Karmada
v1.15.7Orchestration & ManagementKarmada v1.15.7 patches three bugs: a cert rotation deadlock in the agent, a Helm chart rendering failure on upgrade, and a race condition that silently dropped graceful eviction tasks.
breakingCheck if cert rotation has been silently failing in your agents
If your karmada-agent has been running for a while without certificate renewal, the SignerName mismatch bug means CSRs were never approved and certs may be expired or near expiry. After upgrading to v1.15.7, verify agent certificate validity and manually trigger rotation if needed. This is especially urgent in long-running clusters where cert TTLs are short.
securityAudit agent certificates for expiry before upgrading
The cert rotation bug could have left agents with expired certificates, creating an outage risk or a gap where mTLS wasn't enforced. Before upgrading, check the NotAfter field on agent certs. Post-upgrade, confirm the cert_rotation_controller and agent_csr_approving are now operating with matching SignerNames and that pending CSRs get approved.

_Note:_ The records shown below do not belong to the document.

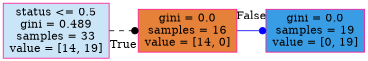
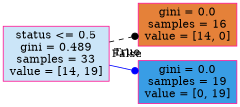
  digraph {
    rankdir=LR
    node [color=deeppink shape=box style=filled]
    edge [arrowhead=dot labeldistance=2.5]
    n1 [fillcolor="#cbe5f8" label="status <= 0.5\ngini = 0.489\nsamples = 33\nvalue = [14, 19]"]
    n2 [fillcolor="#e58139" label="gini = 0.0\nsamples = 16\nvalue = [14, 0]"]
    n3 [fillcolor="#399de5" label="gini = 0.0\nsamples = 19\nvalue = [0, 19]"]
    n1 -> n2 [color=black headlabel=True labelangle=45 style=dashed]
-   n2 -> n3 [color=blue headlabel=False labelangle=-45 style=solid]
+   n1 -> n3 [color=blue headlabel=False labelangle=-45 style=solid]
  }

breakingSilent eviction failures may have left workloads on bad clusters — audit now
The race condition in graceful eviction means any cluster that was tainted or marked unhealthy while multiple controllers were active may not have had its workloads evacuated. Before upgrading, check ResourceBinding and ClusterResourceBinding objects for stale taints or pending eviction conditions that were never resolved. Post-upgrade, re-trigger eviction for any affected bindings.
Key changes (3)
- karmada-agent: Certificate rotation CSRs now auto-approve correctly — a SignerName mismatch between cert_rotation_controller and agent_csr_approving was blocking all cert renewals.
- karmada-chart: Helm upgrades no longer leave {{ ca_crt }} as a literal unrendered string, which would break TLS config silently.
- karmada-controller-manager: Race condition fixed where concurrent modifications to the same ResourceBinding or ClusterResourceBinding caused graceful eviction tasks to be silently dropped, leaving workloads stranded on tainted or failing clusters.